Leatherwood wrote that:
While freeing slaves was rare in the late 18th century, it was not unknown. Some years later, in 1799, a John Terry (1C7X) emancipated 21-year-old Catherine Stevens, and her one-year-old daughter Lucretia Stevens, in Pittsylvania County. He specified that: “it is my Will and desire that the Above mentioned Negroes and all their progeny shall be a free people and enjoy all the liberties...that the laws of this County allows them.

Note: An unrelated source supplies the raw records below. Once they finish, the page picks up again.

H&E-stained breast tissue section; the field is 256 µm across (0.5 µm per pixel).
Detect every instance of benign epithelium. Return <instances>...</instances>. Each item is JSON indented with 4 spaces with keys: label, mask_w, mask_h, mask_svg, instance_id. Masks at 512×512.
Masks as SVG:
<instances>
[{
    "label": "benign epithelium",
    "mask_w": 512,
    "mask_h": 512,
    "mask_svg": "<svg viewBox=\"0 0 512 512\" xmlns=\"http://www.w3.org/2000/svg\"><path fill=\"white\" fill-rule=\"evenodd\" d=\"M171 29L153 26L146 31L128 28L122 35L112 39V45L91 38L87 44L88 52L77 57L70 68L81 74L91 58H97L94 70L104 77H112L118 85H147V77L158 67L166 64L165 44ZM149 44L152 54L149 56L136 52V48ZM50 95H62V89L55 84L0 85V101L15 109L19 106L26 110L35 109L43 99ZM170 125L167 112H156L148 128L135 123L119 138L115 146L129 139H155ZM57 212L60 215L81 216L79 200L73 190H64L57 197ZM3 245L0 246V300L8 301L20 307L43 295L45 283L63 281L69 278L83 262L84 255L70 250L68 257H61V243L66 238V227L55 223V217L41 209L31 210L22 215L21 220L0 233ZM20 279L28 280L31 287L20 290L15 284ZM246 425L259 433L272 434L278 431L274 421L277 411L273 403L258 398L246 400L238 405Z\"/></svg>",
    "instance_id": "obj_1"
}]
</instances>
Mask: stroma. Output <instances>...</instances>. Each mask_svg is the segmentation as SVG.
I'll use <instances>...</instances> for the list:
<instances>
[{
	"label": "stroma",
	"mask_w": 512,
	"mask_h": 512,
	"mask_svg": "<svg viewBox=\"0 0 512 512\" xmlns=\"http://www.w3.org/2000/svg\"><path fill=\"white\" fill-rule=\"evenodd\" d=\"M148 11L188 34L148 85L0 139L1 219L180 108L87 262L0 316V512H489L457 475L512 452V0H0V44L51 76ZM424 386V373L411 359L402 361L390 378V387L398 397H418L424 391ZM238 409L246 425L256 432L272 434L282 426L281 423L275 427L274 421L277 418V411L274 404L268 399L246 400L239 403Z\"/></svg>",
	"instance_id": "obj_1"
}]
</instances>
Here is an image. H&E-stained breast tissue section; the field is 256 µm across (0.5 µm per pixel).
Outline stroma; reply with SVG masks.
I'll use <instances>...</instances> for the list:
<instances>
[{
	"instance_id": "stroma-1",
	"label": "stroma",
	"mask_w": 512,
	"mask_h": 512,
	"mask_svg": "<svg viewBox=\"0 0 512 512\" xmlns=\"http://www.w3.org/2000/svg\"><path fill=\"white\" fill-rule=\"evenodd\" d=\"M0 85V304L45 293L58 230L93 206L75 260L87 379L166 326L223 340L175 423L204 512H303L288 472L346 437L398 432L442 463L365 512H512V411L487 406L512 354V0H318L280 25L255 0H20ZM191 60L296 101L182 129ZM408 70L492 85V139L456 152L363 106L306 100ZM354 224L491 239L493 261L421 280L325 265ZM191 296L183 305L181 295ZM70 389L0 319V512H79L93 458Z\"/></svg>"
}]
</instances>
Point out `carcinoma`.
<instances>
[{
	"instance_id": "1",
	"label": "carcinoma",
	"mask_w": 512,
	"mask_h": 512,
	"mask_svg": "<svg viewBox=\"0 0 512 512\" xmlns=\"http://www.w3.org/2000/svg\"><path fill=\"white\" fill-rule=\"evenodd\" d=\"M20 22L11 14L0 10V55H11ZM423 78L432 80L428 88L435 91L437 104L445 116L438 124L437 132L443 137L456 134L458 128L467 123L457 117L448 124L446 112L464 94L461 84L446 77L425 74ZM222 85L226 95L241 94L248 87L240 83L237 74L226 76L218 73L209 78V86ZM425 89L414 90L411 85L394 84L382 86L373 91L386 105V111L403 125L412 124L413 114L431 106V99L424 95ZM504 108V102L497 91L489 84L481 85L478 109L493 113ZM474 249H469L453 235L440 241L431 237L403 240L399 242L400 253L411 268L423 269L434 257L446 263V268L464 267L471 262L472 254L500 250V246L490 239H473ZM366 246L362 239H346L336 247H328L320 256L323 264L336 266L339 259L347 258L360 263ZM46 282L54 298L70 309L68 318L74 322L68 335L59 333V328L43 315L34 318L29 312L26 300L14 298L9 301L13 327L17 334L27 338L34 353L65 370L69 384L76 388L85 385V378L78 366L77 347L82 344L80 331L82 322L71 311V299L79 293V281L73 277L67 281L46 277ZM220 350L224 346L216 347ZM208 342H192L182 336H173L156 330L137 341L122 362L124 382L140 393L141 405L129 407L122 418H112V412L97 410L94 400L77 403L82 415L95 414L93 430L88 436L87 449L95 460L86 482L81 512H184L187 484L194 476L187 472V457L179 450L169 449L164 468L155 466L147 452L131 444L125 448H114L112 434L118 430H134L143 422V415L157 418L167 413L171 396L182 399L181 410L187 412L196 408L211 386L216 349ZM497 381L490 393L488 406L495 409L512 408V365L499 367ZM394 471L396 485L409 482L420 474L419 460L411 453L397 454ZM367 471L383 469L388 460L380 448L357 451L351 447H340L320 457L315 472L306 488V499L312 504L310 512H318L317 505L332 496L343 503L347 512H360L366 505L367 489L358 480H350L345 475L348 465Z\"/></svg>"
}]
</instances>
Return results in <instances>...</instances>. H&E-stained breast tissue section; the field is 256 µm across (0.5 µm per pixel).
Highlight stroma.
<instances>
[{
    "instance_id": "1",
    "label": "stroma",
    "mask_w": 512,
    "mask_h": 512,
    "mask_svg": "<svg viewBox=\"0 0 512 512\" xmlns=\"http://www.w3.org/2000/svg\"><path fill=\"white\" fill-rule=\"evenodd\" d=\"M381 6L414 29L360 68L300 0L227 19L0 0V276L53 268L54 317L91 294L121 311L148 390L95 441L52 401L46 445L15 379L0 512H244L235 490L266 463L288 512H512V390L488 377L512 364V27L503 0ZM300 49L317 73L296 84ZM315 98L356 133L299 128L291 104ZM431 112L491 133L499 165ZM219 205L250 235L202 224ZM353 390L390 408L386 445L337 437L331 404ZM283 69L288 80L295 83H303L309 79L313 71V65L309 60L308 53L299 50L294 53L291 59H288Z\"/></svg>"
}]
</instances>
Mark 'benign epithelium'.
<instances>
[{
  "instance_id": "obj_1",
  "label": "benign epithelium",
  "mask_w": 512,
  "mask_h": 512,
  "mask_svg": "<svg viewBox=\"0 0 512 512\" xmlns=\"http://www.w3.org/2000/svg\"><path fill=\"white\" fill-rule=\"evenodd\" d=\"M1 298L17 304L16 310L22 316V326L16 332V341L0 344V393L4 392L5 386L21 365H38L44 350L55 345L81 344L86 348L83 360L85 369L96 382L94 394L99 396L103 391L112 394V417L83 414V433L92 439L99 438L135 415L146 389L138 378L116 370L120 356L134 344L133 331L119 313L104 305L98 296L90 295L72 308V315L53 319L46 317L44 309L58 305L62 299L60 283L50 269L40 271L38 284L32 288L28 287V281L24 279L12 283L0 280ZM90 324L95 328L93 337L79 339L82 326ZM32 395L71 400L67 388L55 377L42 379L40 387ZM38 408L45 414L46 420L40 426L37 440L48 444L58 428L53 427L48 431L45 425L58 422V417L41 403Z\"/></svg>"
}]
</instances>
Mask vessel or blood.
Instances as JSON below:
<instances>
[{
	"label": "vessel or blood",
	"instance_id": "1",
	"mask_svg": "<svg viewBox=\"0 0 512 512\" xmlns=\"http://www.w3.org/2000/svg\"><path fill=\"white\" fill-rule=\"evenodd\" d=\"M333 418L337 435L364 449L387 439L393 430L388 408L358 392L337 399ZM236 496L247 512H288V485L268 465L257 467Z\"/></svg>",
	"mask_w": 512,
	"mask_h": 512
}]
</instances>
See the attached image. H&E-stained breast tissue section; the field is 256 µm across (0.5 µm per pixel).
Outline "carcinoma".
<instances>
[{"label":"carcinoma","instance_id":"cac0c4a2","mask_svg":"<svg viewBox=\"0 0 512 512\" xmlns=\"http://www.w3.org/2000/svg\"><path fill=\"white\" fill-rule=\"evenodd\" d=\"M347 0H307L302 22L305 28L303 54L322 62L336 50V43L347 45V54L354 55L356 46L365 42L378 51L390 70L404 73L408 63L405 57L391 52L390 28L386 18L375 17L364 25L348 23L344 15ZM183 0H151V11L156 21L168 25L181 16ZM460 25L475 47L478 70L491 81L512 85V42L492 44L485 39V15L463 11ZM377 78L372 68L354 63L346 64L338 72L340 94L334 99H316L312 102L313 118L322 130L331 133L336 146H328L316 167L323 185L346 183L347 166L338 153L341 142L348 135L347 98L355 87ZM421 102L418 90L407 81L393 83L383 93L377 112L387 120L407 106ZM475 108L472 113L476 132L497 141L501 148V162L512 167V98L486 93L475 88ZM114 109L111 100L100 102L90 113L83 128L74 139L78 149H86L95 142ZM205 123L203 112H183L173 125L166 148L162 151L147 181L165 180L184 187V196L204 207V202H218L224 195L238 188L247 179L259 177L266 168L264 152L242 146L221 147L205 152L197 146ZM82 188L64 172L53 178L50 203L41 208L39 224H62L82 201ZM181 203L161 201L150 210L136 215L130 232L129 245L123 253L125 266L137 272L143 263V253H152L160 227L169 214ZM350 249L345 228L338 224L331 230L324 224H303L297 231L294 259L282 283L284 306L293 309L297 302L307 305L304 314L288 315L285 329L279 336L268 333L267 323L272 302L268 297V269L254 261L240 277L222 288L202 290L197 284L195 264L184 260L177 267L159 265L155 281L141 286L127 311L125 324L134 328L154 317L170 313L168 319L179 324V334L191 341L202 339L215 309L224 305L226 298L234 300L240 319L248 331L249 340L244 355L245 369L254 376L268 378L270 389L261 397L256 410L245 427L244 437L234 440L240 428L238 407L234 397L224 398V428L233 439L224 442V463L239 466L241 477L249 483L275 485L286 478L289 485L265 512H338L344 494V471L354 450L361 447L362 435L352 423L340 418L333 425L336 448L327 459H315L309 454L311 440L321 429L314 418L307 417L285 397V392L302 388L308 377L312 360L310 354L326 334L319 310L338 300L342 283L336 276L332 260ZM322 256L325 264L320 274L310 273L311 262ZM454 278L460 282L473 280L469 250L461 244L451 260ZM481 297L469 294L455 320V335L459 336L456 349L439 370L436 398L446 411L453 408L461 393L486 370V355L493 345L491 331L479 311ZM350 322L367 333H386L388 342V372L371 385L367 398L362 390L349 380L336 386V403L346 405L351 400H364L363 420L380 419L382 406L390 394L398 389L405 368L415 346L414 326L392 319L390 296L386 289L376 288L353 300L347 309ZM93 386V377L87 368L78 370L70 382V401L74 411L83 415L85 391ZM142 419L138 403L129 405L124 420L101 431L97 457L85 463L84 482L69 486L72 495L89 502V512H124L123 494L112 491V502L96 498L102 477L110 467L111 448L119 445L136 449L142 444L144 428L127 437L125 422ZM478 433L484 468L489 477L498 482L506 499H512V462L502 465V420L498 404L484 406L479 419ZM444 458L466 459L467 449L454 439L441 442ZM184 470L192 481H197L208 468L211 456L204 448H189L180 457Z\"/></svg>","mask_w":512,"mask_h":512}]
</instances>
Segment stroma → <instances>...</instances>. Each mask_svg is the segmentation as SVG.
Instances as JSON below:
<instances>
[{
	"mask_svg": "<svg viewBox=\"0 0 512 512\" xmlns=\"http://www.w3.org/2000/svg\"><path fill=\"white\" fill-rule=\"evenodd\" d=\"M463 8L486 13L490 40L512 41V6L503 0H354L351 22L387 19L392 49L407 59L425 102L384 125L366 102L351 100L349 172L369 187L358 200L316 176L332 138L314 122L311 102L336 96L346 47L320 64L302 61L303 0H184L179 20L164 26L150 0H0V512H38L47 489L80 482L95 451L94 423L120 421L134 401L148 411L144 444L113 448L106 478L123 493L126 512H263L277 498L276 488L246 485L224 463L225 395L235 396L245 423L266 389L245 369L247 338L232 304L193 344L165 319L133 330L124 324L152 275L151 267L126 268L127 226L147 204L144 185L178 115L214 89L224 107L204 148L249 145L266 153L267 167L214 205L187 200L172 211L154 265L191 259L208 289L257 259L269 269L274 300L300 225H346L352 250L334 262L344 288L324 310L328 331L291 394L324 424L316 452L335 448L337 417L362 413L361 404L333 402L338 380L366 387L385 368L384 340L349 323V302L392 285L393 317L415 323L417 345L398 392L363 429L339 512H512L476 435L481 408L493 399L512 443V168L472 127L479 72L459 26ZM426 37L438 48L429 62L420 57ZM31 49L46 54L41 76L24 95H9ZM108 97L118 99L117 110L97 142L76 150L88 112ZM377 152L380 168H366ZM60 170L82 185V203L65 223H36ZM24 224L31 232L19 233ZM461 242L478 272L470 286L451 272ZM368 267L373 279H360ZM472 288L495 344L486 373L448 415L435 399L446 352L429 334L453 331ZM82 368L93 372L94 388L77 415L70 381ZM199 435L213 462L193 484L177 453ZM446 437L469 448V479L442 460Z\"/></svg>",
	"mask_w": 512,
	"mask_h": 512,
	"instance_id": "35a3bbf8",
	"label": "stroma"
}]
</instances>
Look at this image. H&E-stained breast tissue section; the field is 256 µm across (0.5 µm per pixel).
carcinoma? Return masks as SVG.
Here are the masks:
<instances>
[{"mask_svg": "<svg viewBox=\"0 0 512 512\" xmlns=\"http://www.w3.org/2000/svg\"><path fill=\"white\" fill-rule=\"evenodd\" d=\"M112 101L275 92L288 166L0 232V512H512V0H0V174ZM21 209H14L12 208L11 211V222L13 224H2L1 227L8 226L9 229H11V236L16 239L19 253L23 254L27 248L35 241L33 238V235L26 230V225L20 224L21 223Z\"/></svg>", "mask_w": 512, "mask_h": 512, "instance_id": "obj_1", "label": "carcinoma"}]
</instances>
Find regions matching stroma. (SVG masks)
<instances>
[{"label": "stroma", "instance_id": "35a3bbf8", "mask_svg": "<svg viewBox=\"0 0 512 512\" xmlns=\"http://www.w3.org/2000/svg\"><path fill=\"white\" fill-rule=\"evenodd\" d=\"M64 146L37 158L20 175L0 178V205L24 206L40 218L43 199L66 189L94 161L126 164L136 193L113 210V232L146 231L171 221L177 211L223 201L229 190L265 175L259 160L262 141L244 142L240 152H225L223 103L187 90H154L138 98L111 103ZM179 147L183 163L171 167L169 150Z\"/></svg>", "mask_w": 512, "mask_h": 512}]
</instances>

There were very few "Free Negroes” in Pittsylvania County at the time but the county required those that were there to register with the authorities every year. In 1793, a Virginia law was passed requiring all free negroes to carry a certificate verifying their freedom at all times in order to “restrain the practice of negroes going at large.” Adamantly opposed to the freeing of slaves, the Virginia General Assembly "later passed a law directing that all emancipated slaves freed after 1 May 1806 who remained in the Commonwealth for more than a year would forfeit their right to freedom." Luckily, Catherine Stevens, freed by our cousin John Terry, "did not fall under the draconian statute, nor did her children."
Lucy's death
Our cousin Lucy Terry Williams, lived for 8 years following her husband's death. Though her six sons would have many children over the years, she only lived long enough to see the first of them born. Everything of importance in the family had been left to her sons when William died. An inventory of her estate shows that she, herself, had little of value other than her negro woman and child, to leave them:
Bed, furniture & sted, 3 chears, water can & piggon, cotton wheel, table, old case, tea kettle & tribett, spit, iron spoon, flat iron, candlestick & snuffers, knife box & 10 forks, corner cubbard, parcel crockely ware, 3 basons, dish, 3 spoons, earthen pott, chest, Dutch oven, skillet, pr. pot hooks, negro woman, negro child, old ax. . .
Lucy left the negro woman and child to her son David Champness. The rest of her estate was to be equally divided "by sale or division" among her six sons. Witnessing the will were her brother David Terry (1C7X) and her (and our) first cousin John Terry (1C7X).
We'll have more on William and Lucy's sons and their westward migration in a future post.